During our participation in the Internship Exchange Program, my friend and I collaborated with the guidance of our esteemed supervisor from NTHU.

Primary LanguagePython

Optimizing-UAV-trajectory-for-maximum-data-rate-via-Q-Learning

  1. Goal

    The goal of our subject is to optimize the UAV trajectory for maximum data rate via Q-Learning in avoidance of obstacles.

  2. Technical approaches

    We created an environment for UAV, unmanned aerial vehicle in Unreal Engine. We applied Unreal Engine Blueprint to make random environment whenever the program starts. AirSim API was used to control the simulated UAV on Unreal Engine. Python programming language was used because AirSim API works on C++ or Python.

    We have 7x7 grids. Each grid is 100m long. The grids are the states to which UAV has to fly in accordance with the certain action. We divided 3 levels for different altitudes. UAV cannot fly beyond 200 m and below 50 m. UAV can perform six actions –forward, backward, left, right, top and bottom. Buildings are 60 m, 150 m, 250 m high respectively. We put 5 routers in the environment. The positions of buildings and routers are random.

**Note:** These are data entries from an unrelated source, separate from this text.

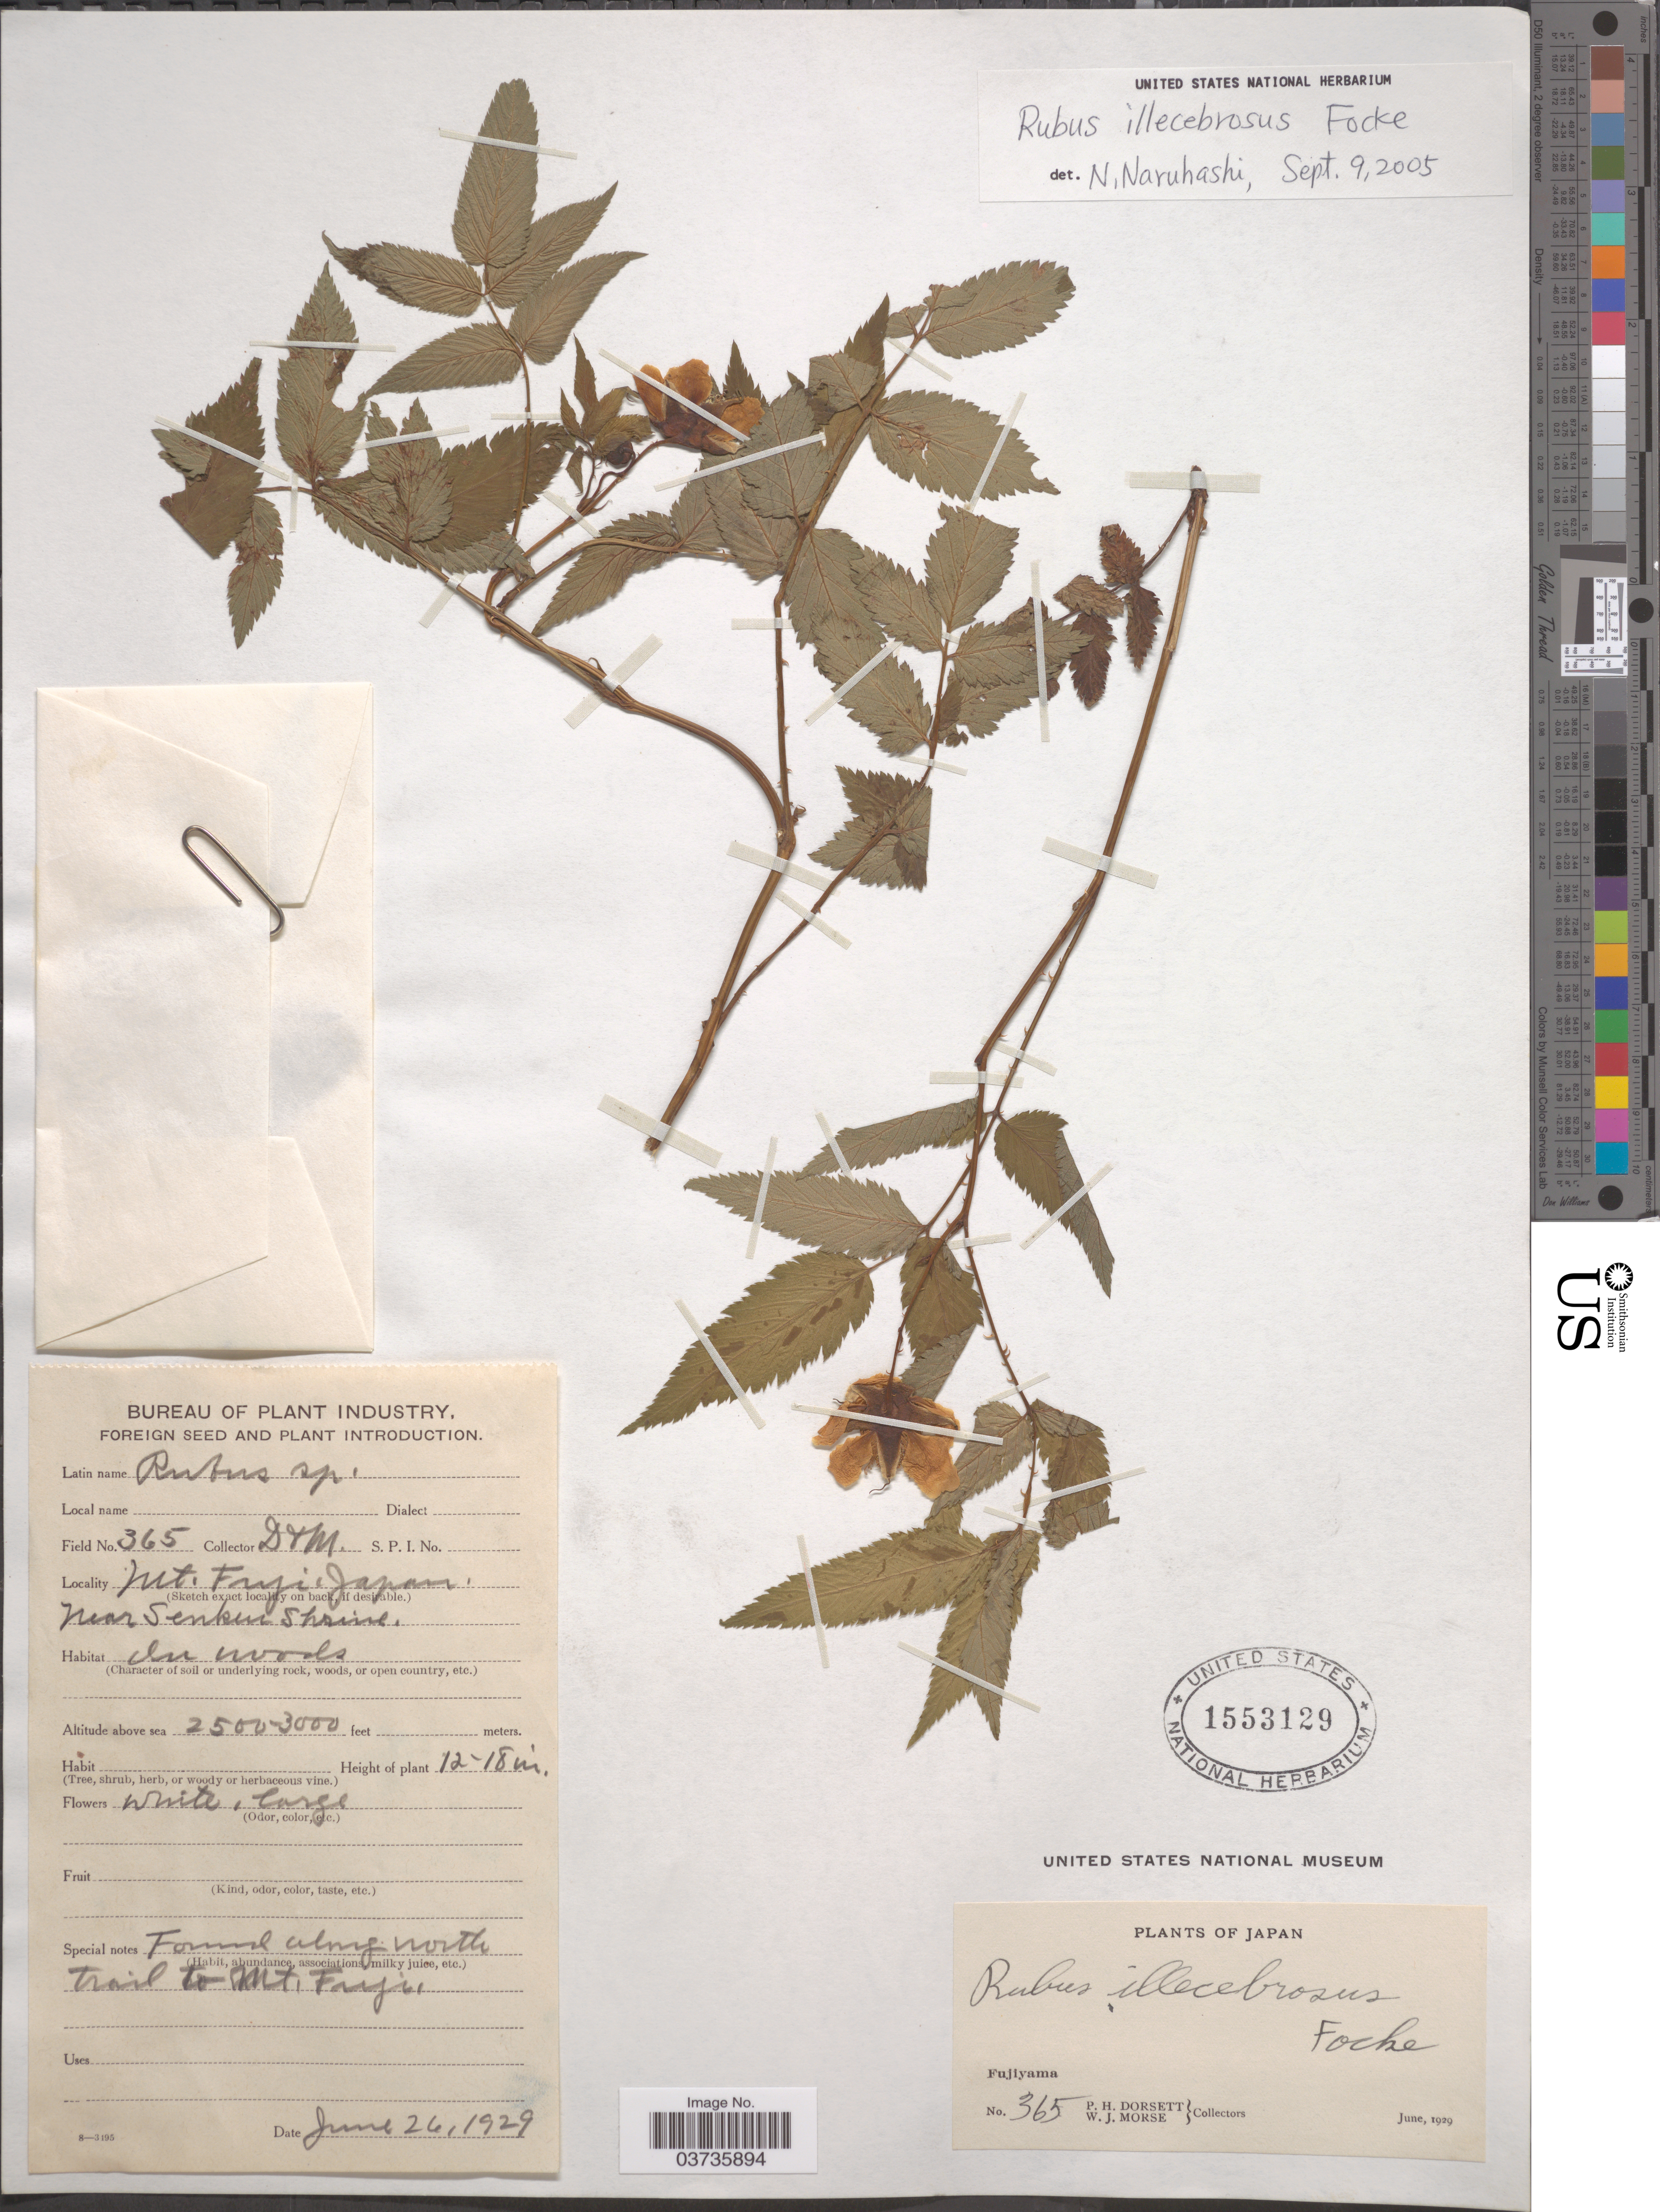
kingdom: Plantae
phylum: Tracheophyta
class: Magnoliopsida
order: Rosales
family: Rosaceae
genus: Rubus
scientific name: Rubus illecebrosus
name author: Focke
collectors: P. H. Dorsett & W. J. Morse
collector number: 365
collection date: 1929-06-26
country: Japan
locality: Mt. Fuji. Near Senken Shrine. Fujiyama.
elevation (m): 2500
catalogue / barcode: US 1553129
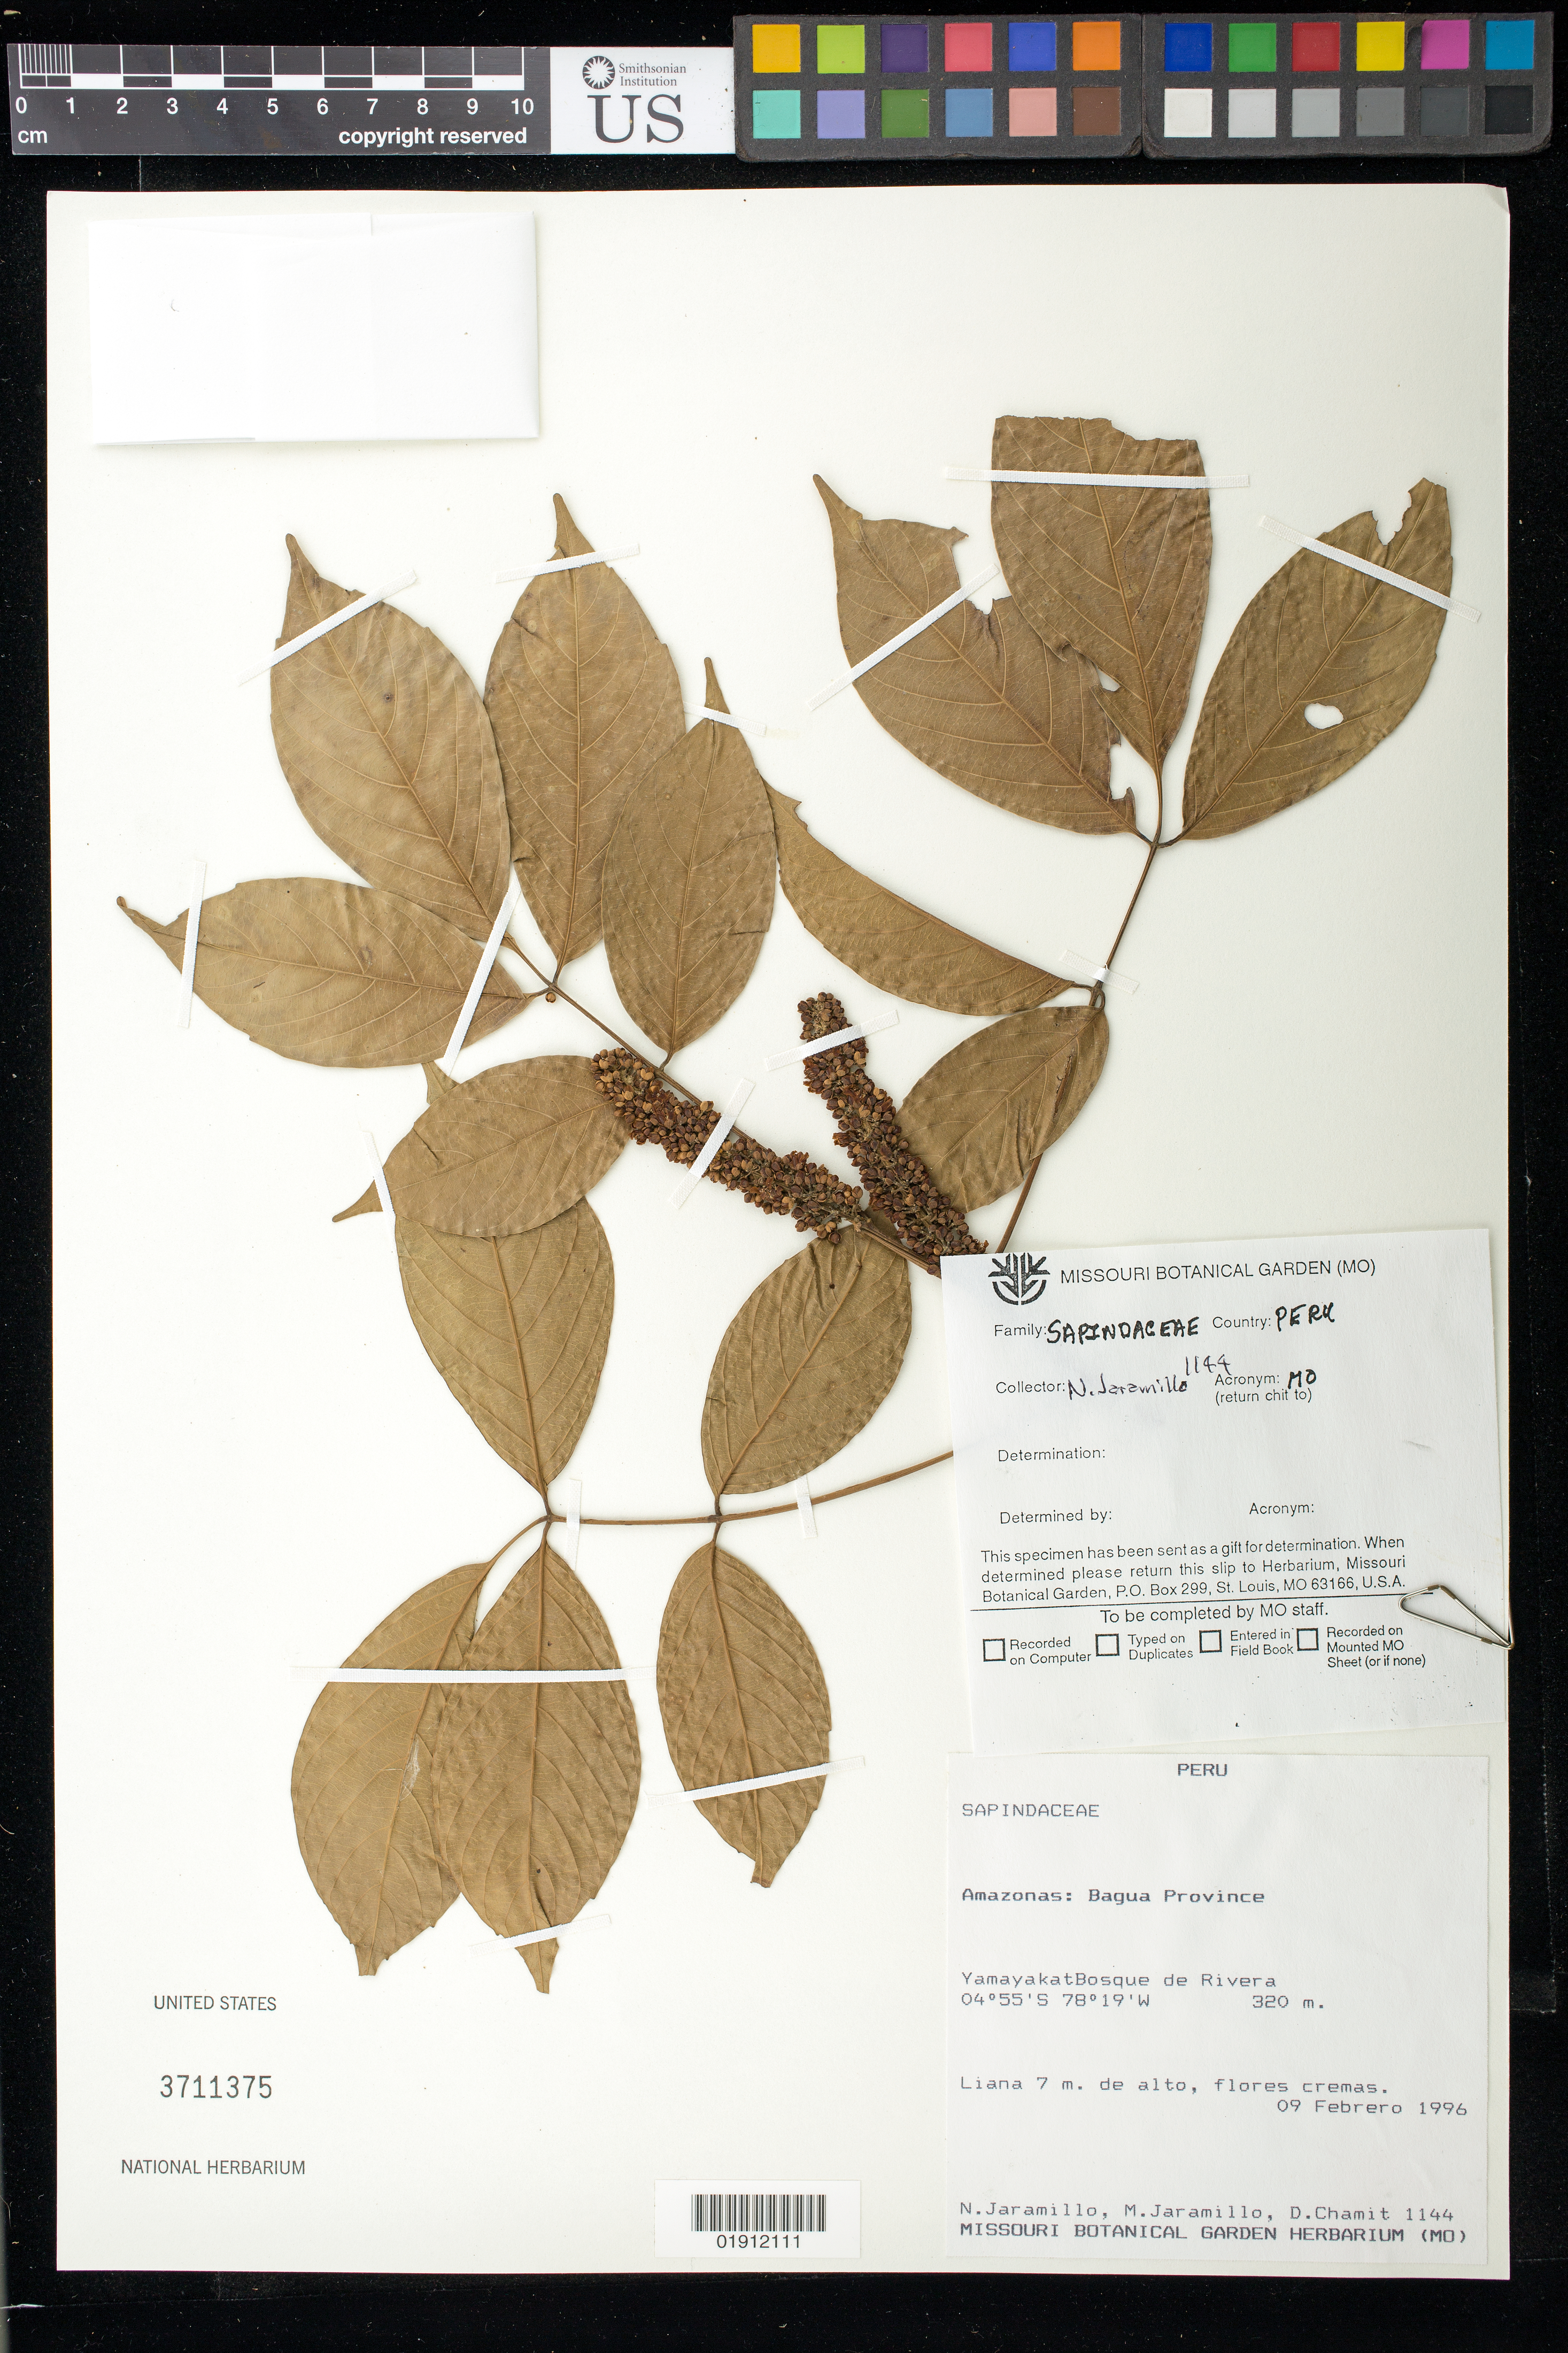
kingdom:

  3. Research and Analysis

    Our Project is simulation-based optimization and hence Reinforcement learning (RL) is the best approach. Reinforcement learning is an area of machine learning concerned with how software agents ought to take actions in an environment in order to maximize some notion of cumulative reward. Reinforcement learning is one of three basic machine learning paradigms, alongside supervised learning and unsupervised learning. To optimize the UAV path, Q-Learning algorithm was used. Q-learning uses future rewards to influence the current action given a state and therefore helps the agent select best actions that maximize total reward.
    We have 5 routers. It means that there are 5 goals that UAV has to fly. We trained 5000 episodes for each goal. Therefore, we trained 25,000 episodes for the whole program. According to Q-Learning algorithm, we initialize the Q-table, choose an action, perform action, measure reward and update Q-table after one episode is finished. We initialized Q-table with all 0s. We defined our reward matrix. If UAV hits an obstacle, we give -10 reward. UAV gets data rate if it reaches the goal. UAV possesses -1 if collision does not happen or it does not reach the goal. A2G , Air To Ground channel is defined by LoS, Line of Sight and NLoS, Non-Line of sight links between UAV and user. Data Rate is calculated by using path loss, recieved power, noise (-90 dBm) and bandwidth (2 MHz). We finally gained the reward matrix. There are 49 states in our UAV environment. 0 is the starting point. Our altitude is 50 m (level 0). We randomly go to 1. We randomly choose action Forward 0. There is no obstacle nor goal in state 1 so the reward will be -1. In state 1, our future action will be one of 6 actions [ Forward 0, Backward 1, Left 2, Right 3, Up 4 , Down 5] So our Q function for this state is Q( 0, 0, 0 ) = Q( 0, 0, 0 ) + 0.01 x [ R( 0, 0, 0 ) + 0.9 x [max (Q( 1, 0, 0 ), Q( 1, 0, 1 ), Q( 1, 0, 2 ), Q( 1, 0, 3), Q( 1, 0, 4 ), Q( 1, 0, 5 ) )- Q( 0, 0, 0 )] = 0 + 0.01 x [ -1 + 0.9 x [0 – 0] ] = -0.01 In training case, Q-Matrix is updated after each episode is finished. By this way, Q-table is updated 5000 times for one goal. After the training case is finished (all goals are trained), the testing case begins. In testing case, UAV flies to reach each goal according to the maximum Q-Matrix value for that state and action. By this way, our UAV flies autonomously with optimal path to all the routers.

  4. Conclusion

    Our project optimizes the UAV trajectory for any environment by learning itself. We can apply our program in hazardous environment where humans cannot go such as after an earthquake.